*** Begin section ***
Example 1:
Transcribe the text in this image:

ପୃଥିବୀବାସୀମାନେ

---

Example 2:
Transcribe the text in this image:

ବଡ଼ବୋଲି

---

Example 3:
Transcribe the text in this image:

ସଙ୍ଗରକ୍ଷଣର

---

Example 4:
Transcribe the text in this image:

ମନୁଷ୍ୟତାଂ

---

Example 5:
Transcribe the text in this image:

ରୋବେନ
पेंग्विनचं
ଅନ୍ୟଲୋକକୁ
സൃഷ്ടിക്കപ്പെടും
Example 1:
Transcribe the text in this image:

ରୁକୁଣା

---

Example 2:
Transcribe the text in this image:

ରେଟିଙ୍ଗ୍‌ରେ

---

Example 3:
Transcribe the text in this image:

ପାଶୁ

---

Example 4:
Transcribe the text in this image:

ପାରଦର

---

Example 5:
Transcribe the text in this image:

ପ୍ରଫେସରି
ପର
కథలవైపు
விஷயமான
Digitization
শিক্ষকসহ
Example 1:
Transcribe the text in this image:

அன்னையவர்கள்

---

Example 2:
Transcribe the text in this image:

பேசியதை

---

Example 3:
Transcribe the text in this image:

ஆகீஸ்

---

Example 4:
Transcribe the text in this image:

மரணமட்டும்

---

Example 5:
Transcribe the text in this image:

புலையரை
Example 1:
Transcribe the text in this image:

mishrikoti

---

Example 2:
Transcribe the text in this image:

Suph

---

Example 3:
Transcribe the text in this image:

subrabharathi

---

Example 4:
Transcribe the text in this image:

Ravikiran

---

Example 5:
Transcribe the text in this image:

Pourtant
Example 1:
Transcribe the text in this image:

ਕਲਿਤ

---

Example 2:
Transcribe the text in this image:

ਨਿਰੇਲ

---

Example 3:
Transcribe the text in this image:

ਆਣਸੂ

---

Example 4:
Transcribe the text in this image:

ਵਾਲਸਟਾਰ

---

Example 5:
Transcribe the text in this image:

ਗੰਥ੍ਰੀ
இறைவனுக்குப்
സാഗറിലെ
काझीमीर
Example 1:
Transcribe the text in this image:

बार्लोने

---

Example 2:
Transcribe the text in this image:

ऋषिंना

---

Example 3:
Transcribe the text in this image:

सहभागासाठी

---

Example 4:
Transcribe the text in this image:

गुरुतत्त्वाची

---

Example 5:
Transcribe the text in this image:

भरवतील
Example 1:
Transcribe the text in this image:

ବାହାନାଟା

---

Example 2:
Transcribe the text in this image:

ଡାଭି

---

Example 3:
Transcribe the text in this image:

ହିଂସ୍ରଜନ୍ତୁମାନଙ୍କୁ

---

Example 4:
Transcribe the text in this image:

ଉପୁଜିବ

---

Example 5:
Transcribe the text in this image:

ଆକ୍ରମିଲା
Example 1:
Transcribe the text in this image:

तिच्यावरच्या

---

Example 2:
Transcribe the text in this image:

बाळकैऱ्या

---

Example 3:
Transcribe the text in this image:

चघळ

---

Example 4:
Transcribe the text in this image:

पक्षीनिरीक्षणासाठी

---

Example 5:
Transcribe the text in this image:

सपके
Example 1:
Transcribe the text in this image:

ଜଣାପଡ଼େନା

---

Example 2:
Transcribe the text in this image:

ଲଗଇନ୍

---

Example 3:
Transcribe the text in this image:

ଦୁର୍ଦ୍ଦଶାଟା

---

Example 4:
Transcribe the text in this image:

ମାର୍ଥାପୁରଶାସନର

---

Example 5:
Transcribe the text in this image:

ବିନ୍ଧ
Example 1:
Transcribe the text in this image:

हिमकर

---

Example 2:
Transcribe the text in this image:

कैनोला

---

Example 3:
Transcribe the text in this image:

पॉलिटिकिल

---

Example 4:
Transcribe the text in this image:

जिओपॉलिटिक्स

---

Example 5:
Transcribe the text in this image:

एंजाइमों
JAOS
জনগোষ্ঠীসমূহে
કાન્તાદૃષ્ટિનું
*** End section ***
Copy the records above exactly as written.

Example 1:
Transcribe the text in this image:

ପୃଥିବୀବାସୀମାନେ

---

Example 2:
Transcribe the text in this image:

ବଡ଼ବୋଲି

---

Example 3:
Transcribe the text in this image:

ସଙ୍ଗରକ୍ଷଣର

---

Example 4:
Transcribe the text in this image:

ମନୁଷ୍ୟତାଂ

---

Example 5:
Transcribe the text in this image:

ରୋବେନ
पेंग्विनचं
ଅନ୍ୟଲୋକକୁ
സൃഷ്ടിക്കപ്പെടും
Example 1:
Transcribe the text in this image:

ରୁକୁଣା

---

Example 2:
Transcribe the text in this image:

ରେଟିଙ୍ଗ୍‌ରେ

---

Example 3:
Transcribe the text in this image:

ପାଶୁ

---

Example 4:
Transcribe the text in this image:

ପାରଦର

---

Example 5:
Transcribe the text in this image:

ପ୍ରଫେସରି
ପର
కథలవైపు
விஷயமான
Digitization
শিক্ষকসহ
Example 1:
Transcribe the text in this image:

அன்னையவர்கள்

---

Example 2:
Transcribe the text in this image:

பேசியதை

---

Example 3:
Transcribe the text in this image:

ஆகீஸ்

---

Example 4:
Transcribe the text in this image:

மரணமட்டும்

---

Example 5:
Transcribe the text in this image:

புலையரை
Example 1:
Transcribe the text in this image:

mishrikoti

---

Example 2:
Transcribe the text in this image:

Suph

---

Example 3:
Transcribe the text in this image:

subrabharathi

---

Example 4:
Transcribe the text in this image:

Ravikiran

---

Example 5:
Transcribe the text in this image:

Pourtant
Example 1:
Transcribe the text in this image:

ਕਲਿਤ

---

Example 2:
Transcribe the text in this image:

ਨਿਰੇਲ

---

Example 3:
Transcribe the text in this image:

ਆਣਸੂ

---

Example 4:
Transcribe the text in this image:

ਵਾਲਸਟਾਰ

---

Example 5:
Transcribe the text in this image:

ਗੰਥ੍ਰੀ
இறைவனுக்குப்
സാഗറിലെ
काझीमीर
Example 1:
Transcribe the text in this image:

बार्लोने

---

Example 2:
Transcribe the text in this image:

ऋषिंना

---

Example 3:
Transcribe the text in this image:

सहभागासाठी

---

Example 4:
Transcribe the text in this image:

गुरुतत्त्वाची

---

Example 5:
Transcribe the text in this image:

भरवतील
Example 1:
Transcribe the text in this image:

ବାହାନାଟା

---

Example 2:
Transcribe the text in this image:

ଡାଭି

---

Example 3:
Transcribe the text in this image:

ହିଂସ୍ରଜନ୍ତୁମାନଙ୍କୁ

---

Example 4:
Transcribe the text in this image:

ଉପୁଜିବ

---

Example 5:
Transcribe the text in this image:

ଆକ୍ରମିଲା
Example 1:
Transcribe the text in this image:

तिच्यावरच्या

---

Example 2:
Transcribe the text in this image:

बाळकैऱ्या

---

Example 3:
Transcribe the text in this image:

चघळ

---

Example 4:
Transcribe the text in this image:

पक्षीनिरीक्षणासाठी

---

Example 5:
Transcribe the text in this image:

सपके
Example 1:
Transcribe the text in this image:

ଜଣାପଡ଼େନା

---

Example 2:
Transcribe the text in this image:

ଲଗଇନ୍

---

Example 3:
Transcribe the text in this image:

ଦୁର୍ଦ୍ଦଶାଟା

---

Example 4:
Transcribe the text in this image:

ମାର୍ଥାପୁରଶାସନର

---

Example 5:
Transcribe the text in this image:

ବିନ୍ଧ
Example 1:
Transcribe the text in this image:

हिमकर

---

Example 2:
Transcribe the text in this image:

कैनोला

---

Example 3:
Transcribe the text in this image:

पॉलिटिकिल

---

Example 4:
Transcribe the text in this image:

जिओपॉलिटिक्स

---

Example 5:
Transcribe the text in this image:

एंजाइमों
JAOS
জনগোষ্ঠীসমূহে
કાન્તાદૃષ્ટિનું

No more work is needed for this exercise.